Task instructions —
Print the data word for word, starting at its first line and ending with the line that contains "order: Rosales", including both of those lines.

A run of records
•••••

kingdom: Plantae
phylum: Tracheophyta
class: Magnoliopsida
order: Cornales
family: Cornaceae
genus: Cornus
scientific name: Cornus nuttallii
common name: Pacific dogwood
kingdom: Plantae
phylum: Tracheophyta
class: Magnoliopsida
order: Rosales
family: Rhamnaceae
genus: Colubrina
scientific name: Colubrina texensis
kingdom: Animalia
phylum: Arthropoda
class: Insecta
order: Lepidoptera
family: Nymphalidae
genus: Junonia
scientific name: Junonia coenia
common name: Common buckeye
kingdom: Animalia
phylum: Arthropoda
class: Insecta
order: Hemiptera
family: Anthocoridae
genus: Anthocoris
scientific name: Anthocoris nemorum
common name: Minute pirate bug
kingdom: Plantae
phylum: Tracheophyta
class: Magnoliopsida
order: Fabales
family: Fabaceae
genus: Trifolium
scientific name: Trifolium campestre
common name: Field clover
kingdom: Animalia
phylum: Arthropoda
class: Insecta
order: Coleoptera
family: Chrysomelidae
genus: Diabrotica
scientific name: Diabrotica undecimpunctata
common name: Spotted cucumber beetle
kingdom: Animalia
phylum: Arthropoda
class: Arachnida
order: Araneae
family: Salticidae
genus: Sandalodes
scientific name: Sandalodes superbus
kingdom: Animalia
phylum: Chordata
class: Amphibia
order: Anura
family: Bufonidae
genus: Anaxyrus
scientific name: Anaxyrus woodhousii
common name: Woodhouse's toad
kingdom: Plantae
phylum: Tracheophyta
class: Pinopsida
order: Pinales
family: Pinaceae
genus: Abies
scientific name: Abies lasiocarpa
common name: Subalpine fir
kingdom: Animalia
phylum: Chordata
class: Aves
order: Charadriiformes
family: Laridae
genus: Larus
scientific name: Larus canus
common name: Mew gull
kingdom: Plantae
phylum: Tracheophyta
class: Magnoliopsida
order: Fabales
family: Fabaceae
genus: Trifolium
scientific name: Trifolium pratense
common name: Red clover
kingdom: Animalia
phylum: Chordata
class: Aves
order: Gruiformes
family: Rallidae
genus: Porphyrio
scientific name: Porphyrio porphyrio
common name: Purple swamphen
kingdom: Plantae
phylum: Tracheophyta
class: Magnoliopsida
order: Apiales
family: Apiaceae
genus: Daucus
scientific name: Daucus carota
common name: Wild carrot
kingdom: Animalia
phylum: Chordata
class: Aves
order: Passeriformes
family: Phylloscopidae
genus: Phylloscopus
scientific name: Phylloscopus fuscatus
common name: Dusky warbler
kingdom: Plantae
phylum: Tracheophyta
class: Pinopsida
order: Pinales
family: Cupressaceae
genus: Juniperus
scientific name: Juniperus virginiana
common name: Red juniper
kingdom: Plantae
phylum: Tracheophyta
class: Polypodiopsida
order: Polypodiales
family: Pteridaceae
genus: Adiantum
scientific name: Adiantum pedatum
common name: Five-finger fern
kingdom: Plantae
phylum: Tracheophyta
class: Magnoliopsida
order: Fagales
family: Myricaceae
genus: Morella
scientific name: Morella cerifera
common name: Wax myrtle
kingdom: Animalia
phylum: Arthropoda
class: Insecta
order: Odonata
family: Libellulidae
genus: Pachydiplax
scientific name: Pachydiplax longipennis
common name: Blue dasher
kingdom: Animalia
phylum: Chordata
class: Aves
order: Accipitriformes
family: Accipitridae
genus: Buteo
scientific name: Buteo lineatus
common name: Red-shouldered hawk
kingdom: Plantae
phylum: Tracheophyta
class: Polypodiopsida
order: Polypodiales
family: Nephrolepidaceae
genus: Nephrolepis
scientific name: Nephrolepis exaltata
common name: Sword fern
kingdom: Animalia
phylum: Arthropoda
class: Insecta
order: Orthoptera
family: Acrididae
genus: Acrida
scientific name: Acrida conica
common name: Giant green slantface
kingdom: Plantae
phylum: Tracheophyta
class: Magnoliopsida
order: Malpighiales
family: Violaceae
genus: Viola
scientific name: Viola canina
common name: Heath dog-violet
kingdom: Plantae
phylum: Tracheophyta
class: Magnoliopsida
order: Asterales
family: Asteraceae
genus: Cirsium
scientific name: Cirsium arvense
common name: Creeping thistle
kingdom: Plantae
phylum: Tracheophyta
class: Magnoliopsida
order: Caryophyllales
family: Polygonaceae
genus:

•••••

The result —
kingdom: Plantae
phylum: Tracheophyta
class: Magnoliopsida
order: Cornales
family: Cornaceae
genus: Cornus
scientific name: Cornus nuttallii
common name: Pacific dogwood
kingdom: Plantae
phylum: Tracheophyta
class: Magnoliopsida
order: Rosales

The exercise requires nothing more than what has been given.